Sitting suspended from 6.30 p.m. to 7.30 p.m.

Senator IAN CAMPBELL —The point I was making before we suspended an hour ago was that between 4.51 p.m. and 5.12 p.m. on 28 November—I am assured that it was a period of about 21 minutes—a telephone call was made from someone in the union movement we would suggest and we saw the Labor Party do one of the most miraculous backflips in Australian political history. Within less than half an hour they went from saying, `What a fantastic amendment this is that we are debating tonight,' to saying—in Mr Bevis's speech on 28 November at 5.12 p.m.—that this was part of some ideological campaign in the industrial relations community by the government. I will remind the chamber that this was 21 minutes later. I find this quite incredible, and it is the only evidence you need to know that the Labor Party in government are certainly a government of the people, by the people, for the people, as long as those people are trade union officials. Twenty-one minutes after Mr Thomson said that this was an important change and a good change to the legislation, Mr Bevis said:

... the Labor Party do not believe that the secondary boycott provisions should be dealt with under trade practices law ... it is our intention to move amendments to carve out the secondary boycott provisions from this bill so that it is clear that the wider, more extensive powers that the bill affords the ACCC are not used as a backdoor method by the government in its ongoing ideological campaign in the industrial relations community.

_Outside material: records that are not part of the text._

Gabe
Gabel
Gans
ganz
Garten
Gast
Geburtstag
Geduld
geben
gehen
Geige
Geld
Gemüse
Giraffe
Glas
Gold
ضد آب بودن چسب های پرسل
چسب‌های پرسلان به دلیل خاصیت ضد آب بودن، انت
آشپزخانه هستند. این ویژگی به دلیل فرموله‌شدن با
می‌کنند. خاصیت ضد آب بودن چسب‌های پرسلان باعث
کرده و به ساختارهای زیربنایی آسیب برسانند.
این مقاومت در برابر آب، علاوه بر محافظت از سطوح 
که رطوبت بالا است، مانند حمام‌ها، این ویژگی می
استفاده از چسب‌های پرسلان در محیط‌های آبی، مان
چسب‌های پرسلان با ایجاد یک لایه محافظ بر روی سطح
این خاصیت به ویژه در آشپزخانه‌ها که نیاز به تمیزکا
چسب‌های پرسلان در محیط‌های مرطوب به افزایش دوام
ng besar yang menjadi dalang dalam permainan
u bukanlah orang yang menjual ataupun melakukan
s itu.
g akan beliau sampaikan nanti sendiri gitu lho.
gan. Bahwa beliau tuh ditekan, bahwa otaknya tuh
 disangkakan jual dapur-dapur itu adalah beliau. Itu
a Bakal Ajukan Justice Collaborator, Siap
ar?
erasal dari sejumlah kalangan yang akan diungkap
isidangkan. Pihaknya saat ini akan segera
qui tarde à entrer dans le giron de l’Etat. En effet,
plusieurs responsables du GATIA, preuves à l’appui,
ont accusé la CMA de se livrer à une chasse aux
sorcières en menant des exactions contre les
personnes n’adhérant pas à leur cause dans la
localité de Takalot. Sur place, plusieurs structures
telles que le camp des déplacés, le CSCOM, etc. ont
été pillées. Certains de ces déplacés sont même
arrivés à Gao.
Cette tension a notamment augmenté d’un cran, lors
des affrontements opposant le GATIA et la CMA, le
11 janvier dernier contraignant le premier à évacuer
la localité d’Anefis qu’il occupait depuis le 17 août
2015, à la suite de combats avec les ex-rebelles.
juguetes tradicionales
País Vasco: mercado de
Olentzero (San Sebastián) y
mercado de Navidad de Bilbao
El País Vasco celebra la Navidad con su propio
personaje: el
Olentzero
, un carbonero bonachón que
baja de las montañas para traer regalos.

That comment was made at the same time that Joel Fitzgibbon, the shadow minister for small business, was saying, `This is a sensible amendment'. Mr Wilkie, the member for Swan, said that `small businesses are crying out' for this, and Mr Martin said that this would give the ACCC power `to take representative action and to seek damages on behalf of third parties for breaches of part IV of the act'. That was great. Labor certainly supported that. But 21 minutes and one or two telephone calls later, a huge backflip occurred. We know who is in control of the Labor Party. That seems to be the only reason that Labor have given for this incredible backflip, this awesome abuse of union power within the Australian political process and this abuse of small business. We want small businesses to be able to go to the ACCC and seek the use of representative actions in the case of alleged secondary boycotts. The Australian Labor Party and the Australian Democrats do not want small businesses to have that open to them. In fact, the union movement do not want the people to have that open to them.

The ALP's contention is that the government could use the powers afforded the ACCC in some mythical, ideological campaign. In fact, the record shows that the ACCC has been in a position to take action against secondary boycotts since the current provisions came into effect in 1997 and in that time has undertaken only a handful of cases. Under section 29 of the act a minister cannot direct the ACCC on part IV matters. As I think all Australians know, the ACCC—and I challenge any member of the Labor Party to allege otherwise—guards this independence closely. Small businesses can take action under the Workplace Relations Act but those actions are necessarily restricted to actions provided for by that act and generally speaking must be employment related. The Workplace Relations Act does not give small business the right to take actions arising out of an alleged breach of the anticompetitive conduct provisions, including the secondary boycott provisions of the Trade Practices Act.